(Chart tasks with short answers)
⁂
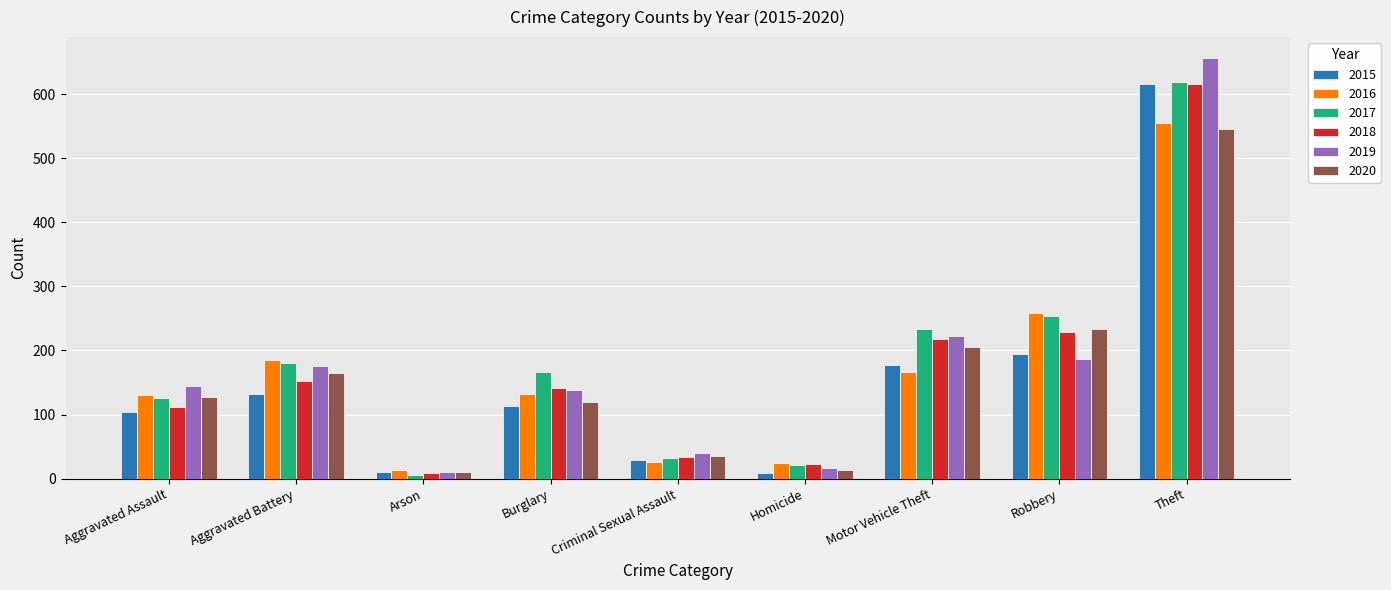

Between Aggravated Battery and Theft, which series saw the biggest shift?

2015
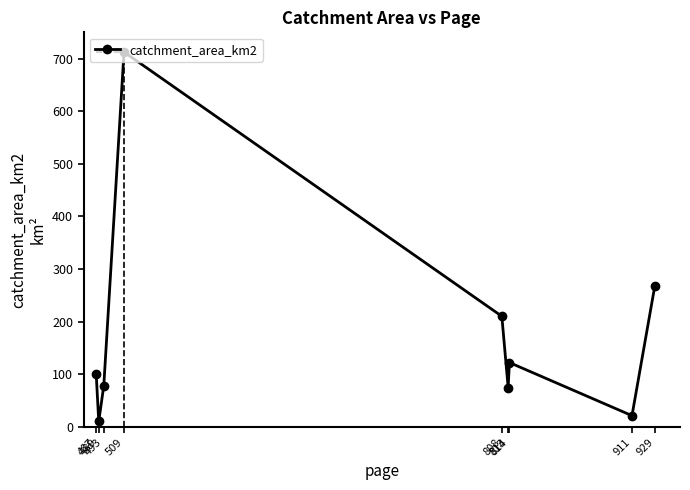

What is the change in value from 487 to 814?

+22.0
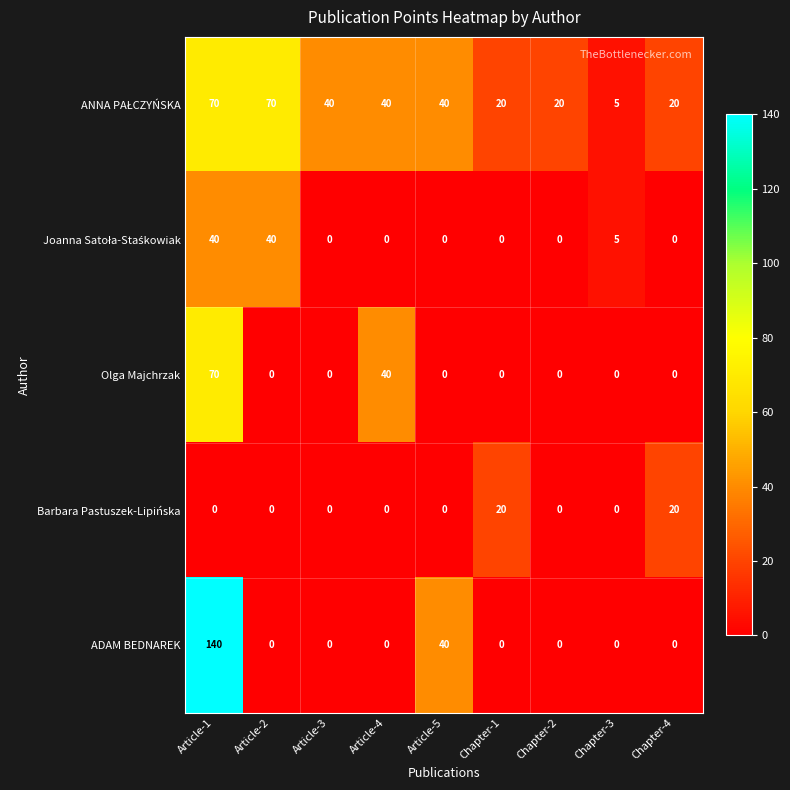

True or false: Olga Majchrzak has a value of 0 at Chapter-1.

True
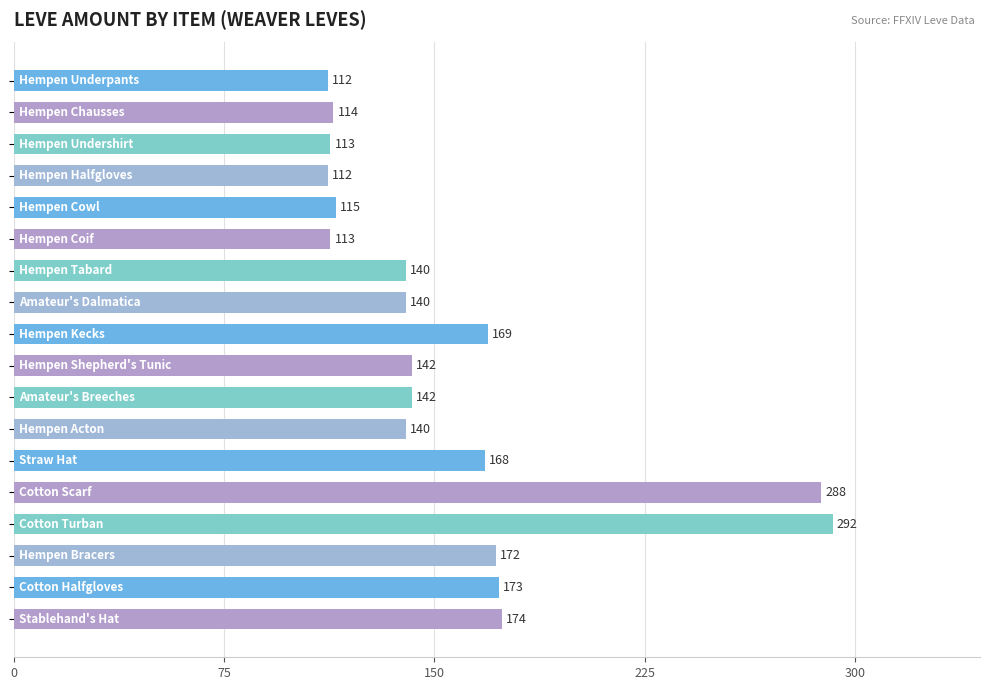

What is the smallest value displayed?

112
⁂
Convert the entries above into a JSON list of strings, one string per line, with blank lines skipped and the pictures left out.

[
  "Between Aggravated Battery and Theft, which series saw the biggest shift?",
  "2015",
  "What is the change in value from 487 to 814?",
  "+22.0",
  "True or false: Olga Majchrzak has a value of 0 at Chapter-1.",
  "True",
  "What is the smallest value displayed?",
  "112"
]